Penguin Wars (1990)

You know in Europe they called this King of the Zoo? That’s a way better title. At least both games feature the same amount of weaponized bowling.

This is an early Game Boy game and yoooooou can tell! It’s incredibly simple: there’s an animal on each side of a bigass table. They have 5 balls per side. The balls are rolled across the table at the opponent, with variable power depending on how long you charge a shot or what your character is good at. The winner of the round is determined 1 of 2 ways: getting rid of all of the balls on your side, or having fewer balls on your side when time runs out.

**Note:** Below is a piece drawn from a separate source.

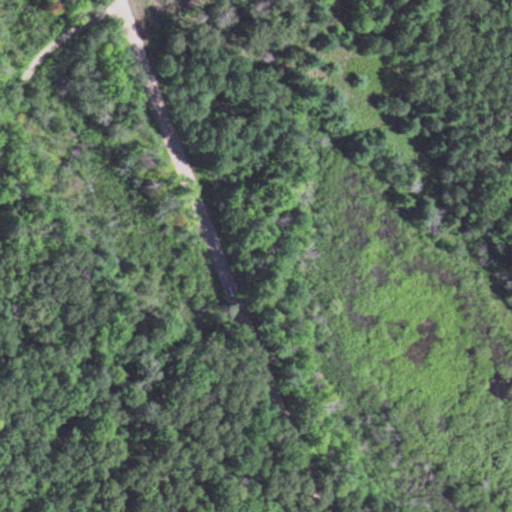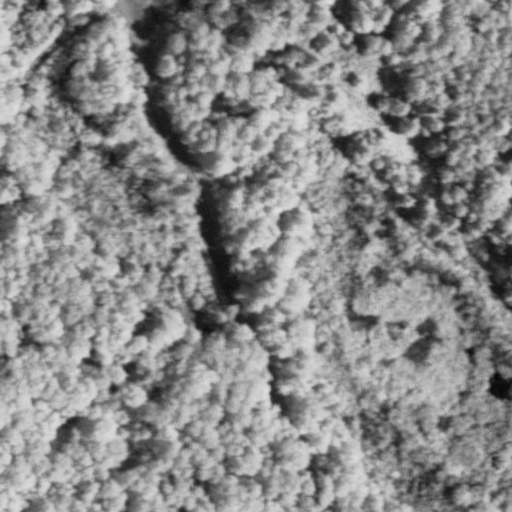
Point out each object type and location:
road: (44, 54)
road: (218, 255)
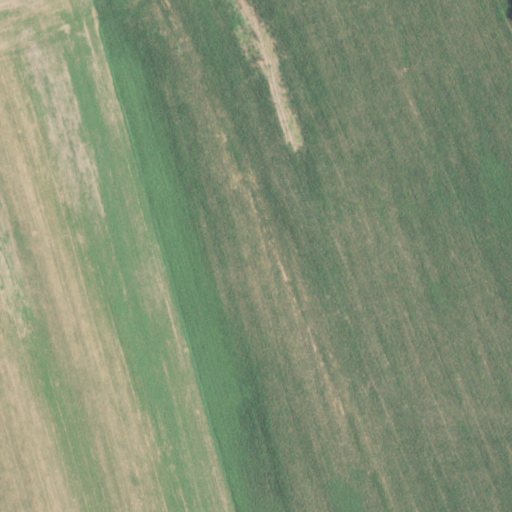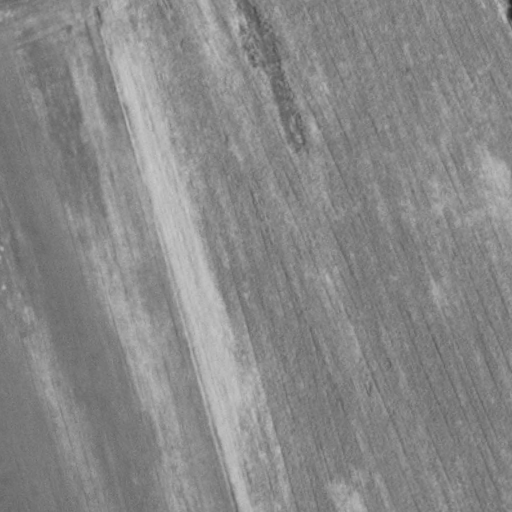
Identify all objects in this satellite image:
road: (297, 252)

There’s also a very slight dodgeball element? If a rolling ball makes contact with a player they get stunned for a bit, which again, is a variable stat. This is, predictably, quite exploitable against the AI! My lil Harvest Moon-ass cow won most matches by beaning its opponent upside the head until the ref had to step in. I say it’s slight, not because you’re not smacking people, but because the roll is fairly slow and easy to dodge unless you get caught charging a shot too late. In a mildly impressive feat of programming balls can bounce off each other mid-roll, but 3D-ish effects hadn’t been fully figured out on the Game Boy just yet so it’s pretty hard to gauge doing that on purpose.

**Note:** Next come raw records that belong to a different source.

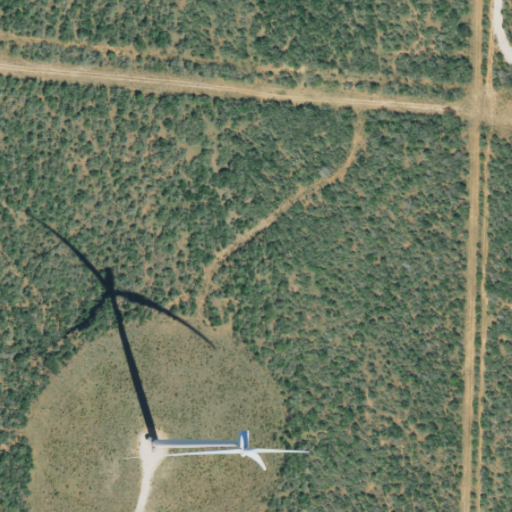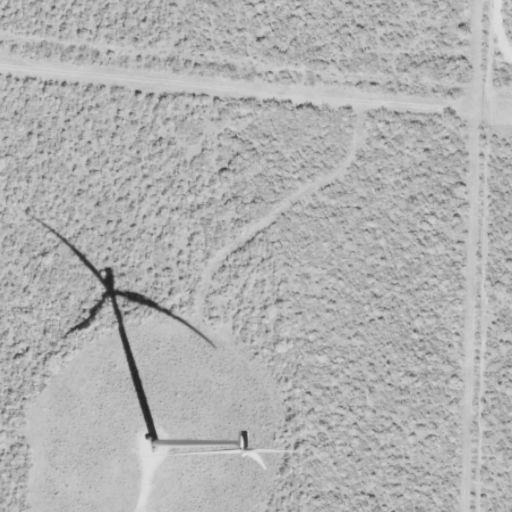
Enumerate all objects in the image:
wind turbine: (144, 453)
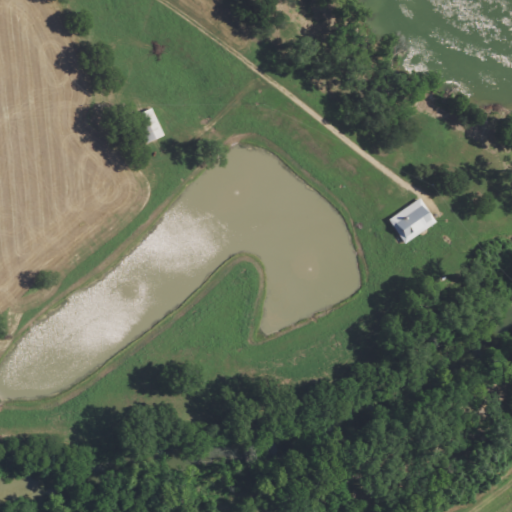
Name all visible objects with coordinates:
river: (486, 15)
building: (144, 125)
building: (408, 221)
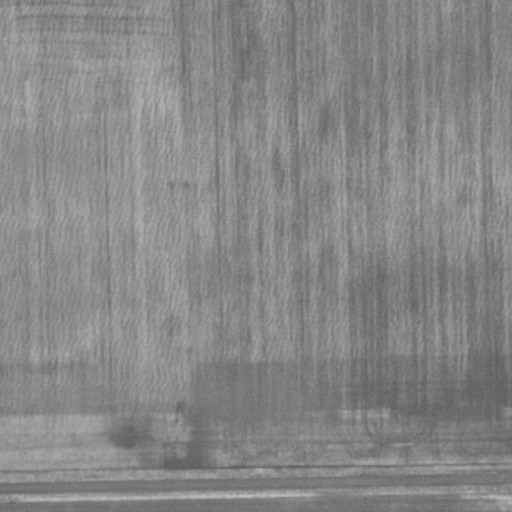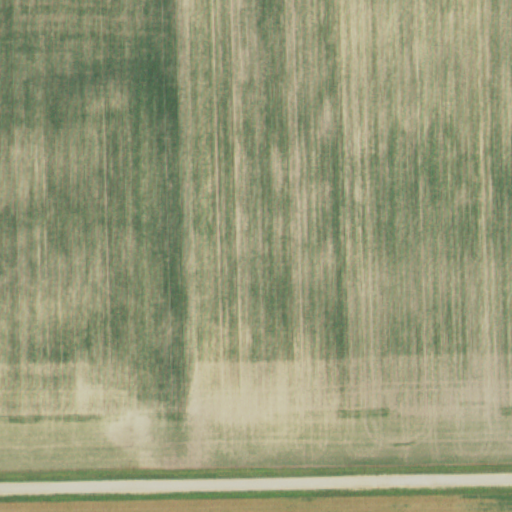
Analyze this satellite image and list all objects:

You’d be forgiven for thinking that there not being much here means it’s a lesser GB game. Hell, depending on who you ask you may be right. I don’t agree with that hypothetical hater! The Game Boy is excellent at these sorts of bite-sized experiences meant to be played for no more than half an hour or so at a time, and Penguin Wars is exactly that. It feels like an bartop arcade cab set to free play in tiny form, and while the novelty of having that in the pocket has long since worn off for many, I still find value in this sort of design. At the very least, it’s fun to chant somebody’s getting fuuuuucked at a mouse as you continuously launch bowling balls at its tiny frame.